**Problem description:** Reproduce the following lines word for word.

**Extracted data:**
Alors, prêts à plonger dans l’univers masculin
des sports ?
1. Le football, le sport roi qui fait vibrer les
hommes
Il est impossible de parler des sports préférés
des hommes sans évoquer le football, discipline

**Written solution:**
Alors, prêts à plonger dans l’univers masculin
des sports ?
1. Le football, le sport roi qui fait vibrer les
hommes
Il est impossible de parler des sports préférés
des hommes sans évoquer le football, discipline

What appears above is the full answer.